** Opening DATASET ENTRIES block **

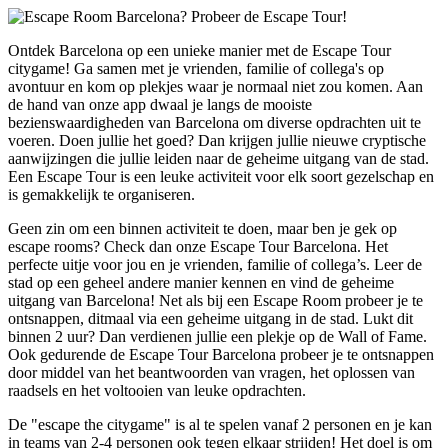
Ontdek Barcelona op een unieke manier met de Escape Tour
citygame! Ga samen met je vrienden, familie of collega's op
avontuur en kom op plekjes waar je normaal niet zou komen. Aan
de hand van onze app dwaal je langs de mooiste
bezienswaardigheden van Barcelona om diverse opdrachten uit te
voeren. Doen jullie het goed? Dan krijgen jullie nieuwe cryptische
aanwijzingen die jullie leiden naar de geheime uitgang van de stad.
Een Escape Tour is een leuke activiteit voor elk soort gezelschap en
is gemakkelijk te organiseren.
Geen zin om een binnen activiteit te doen, maar ben je gek op
escape rooms? Check dan onze Escape Tour Barcelona. Het
perfecte uitje voor jou en je vrienden, familie of collega’s. Leer de
stad op een geheel andere manier kennen en vind de geheime
uitgang van Barcelona! Net als bij een Escape Room probeer je te
ontsnappen, ditmaal via een geheime uitgang in de stad. Lukt dit
binnen 2 uur? Dan verdienen jullie een plekje op de Wall of Fame.
Ook gedurende de Escape Tour Barcelona probeer je te ontsnappen
door middel van het beantwoorden van vragen, het oplossen van
raadsels en het voltooien van leuke opdrachten.
De "escape the citygame" is al te spelen vanaf 2 personen en je kan
in teams van 2-4 personen ook tegen elkaar strijden! Het doel is om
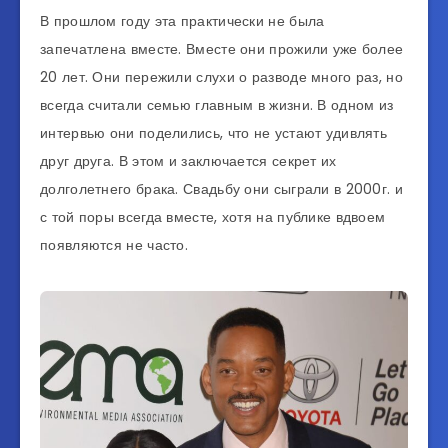
В прошлом году эта практически не была
запечатлена вместе. Вместе они прожили уже более
20 лет. Они пережили слухи о разводе много раз, но
всегда считали семью главным в жизни. В одном из
интервью они поделились, что не устают удивлять
друг друга. В этом и заключается секрет их
долголетнего брака. Свадьбу они сыграли в 2000г. и
с той поры всегда вместе, хотя на публике вдвоем
появляются не часто.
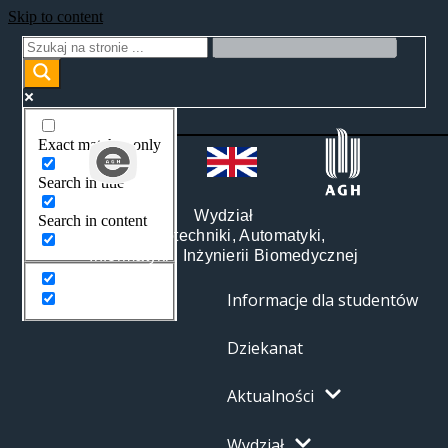
Skip to content
Exact matches only
Search in title
Wydział
Search in content
Elektrotechniki, Automatyki,
Informatyki i Inżynierii Biomedycznej
Informacje dla studentów
Dziekanat
Aktualności
Wydział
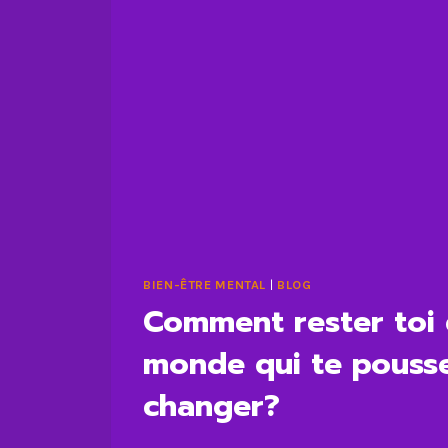
BIEN-ÊTRE MENTAL
|
BLOG
Comment rester toi
monde qui te pouss
changer?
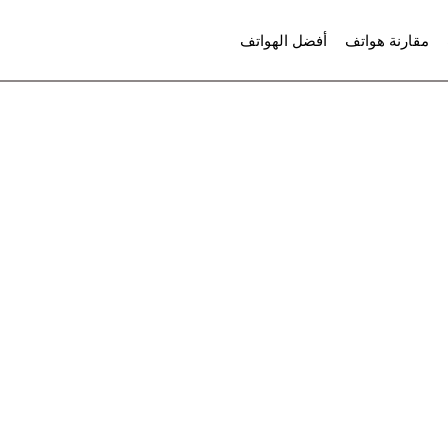
مقارنة هواتف
أفضل الهواتف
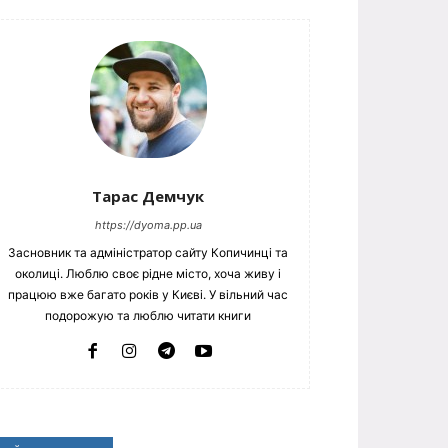
Тарас Демчук
https://dyoma.pp.ua
Засновник та адміністратор сайту Копичинці та
околиці. Люблю своє рідне місто, хоча живу і
працюю вже багато років у Києві. У вільний час
подорожую та люблю читати книги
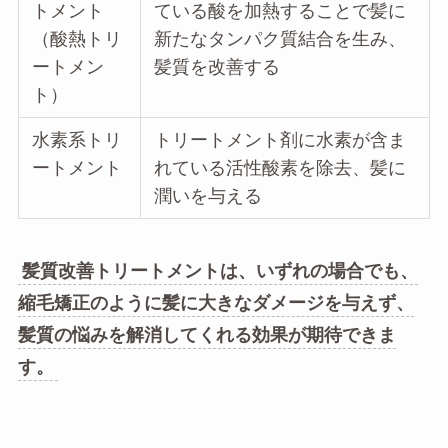
トメント
ている酸を加熱することで髪に
（酸熱トリ
新たなタンパク質結合を生み、
ートメン
髪質を改善する
ト）
水素系トリ
トリートメント剤に水素が含ま
ートメント
れている活性酸素を除去、髪に
潤いを与える
髪質改善トリートメントは、いずれの場合でも、
縮毛矯正のように髪に大きなダメージを与えず、
髪質の悩みを解消してくれる効果が期待できま
す。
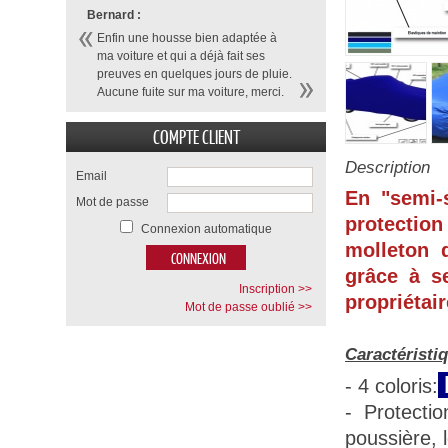
Bernard :
Enfin une housse bien adaptée à
ma voiture et qui a déjà fait ses
preuves en quelques jours de pluie.
Aucune fuite sur ma voiture, merci.
COMPTE CLIENT
Description
Email
En "semi-
Mot de passe
protection
Connexion automatique
molleton d
grâce à se
Inscription >>
propriétair
Mot de passe oublié >>
Caractéristi
- 4 coloris:
- Protecti
poussière,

** Closing DATASET ENTRIES block **

BRIEF » Only the lines from the one containing "escape rooms? Check" through the last line of the data above, both included, belong in the reply, each restated exactly and without pictures.

PROBLEM SOLUTION »
escape rooms? Check dan onze Escape Tour Barcelona. Het
perfecte uitje voor jou en je vrienden, familie of collega’s. Leer de
stad op een geheel andere manier kennen en vind de geheime
uitgang van Barcelona! Net als bij een Escape Room probeer je te
ontsnappen, ditmaal via een geheime uitgang in de stad. Lukt dit
binnen 2 uur? Dan verdienen jullie een plekje op de Wall of Fame.
Ook gedurende de Escape Tour Barcelona probeer je te ontsnappen
door middel van het beantwoorden van vragen, het oplossen van
raadsels en het voltooien van leuke opdrachten.
De "escape the citygame" is al te spelen vanaf 2 personen en je kan
in teams van 2-4 personen ook tegen elkaar strijden! Het doel is om
В прошлом году эта практически не была
запечатлена вместе. Вместе они прожили уже более
20 лет. Они пережили слухи о разводе много раз, но
всегда считали семью главным в жизни. В одном из
интервью они поделились, что не устают удивлять
друг друга. В этом и заключается секрет их
долголетнего брака. Свадьбу они сыграли в 2000г. и
с той поры всегда вместе, хотя на публике вдвоем
появляются не часто.
Skip to content
Exact matches only
Search in title
Wydział
Search in content
Elektrotechniki, Automatyki,
Informatyki i Inżynierii Biomedycznej
Informacje dla studentów
Dziekanat
Aktualności
Wydział
BIEN-ÊTRE MENTAL
|
BLOG
Comment rester toi
monde qui te pouss
changer?
مقارنة هواتف
أفضل الهواتف
Тарас Демчук
https://dyoma.pp.ua
Засновник та адміністратор сайту Копичинці та
околиці. Люблю своє рідне місто, хоча живу і
працюю вже багато років у Києві. У вільний час
подорожую та люблю читати книги
トメント
ている酸を加熱することで髪に
（酸熱トリ
新たなタンパク質結合を生み、
ートメン
髪質を改善する
ト）
水素系トリ
トリートメント剤に水素が含ま
ートメント
れている活性酸素を除去、髪に
潤いを与える
髪質改善トリートメントは、いずれの場合でも、
縮毛矯正のように髪に大きなダメージを与えず、
髪質の悩みを解消してくれる効果が期待できま
す。
Bernard :
Enfin une housse bien adaptée à
ma voiture et qui a déjà fait ses
preuves en quelques jours de pluie.
Aucune fuite sur ma voiture, merci.
COMPTE CLIENT
Description
Email
En "semi-
Mot de passe
protection
Connexion automatique
molleton d
grâce à se
Inscription >>
propriétair
Mot de passe oublié >>
Caractéristi
- 4 coloris:
- Protecti
poussière,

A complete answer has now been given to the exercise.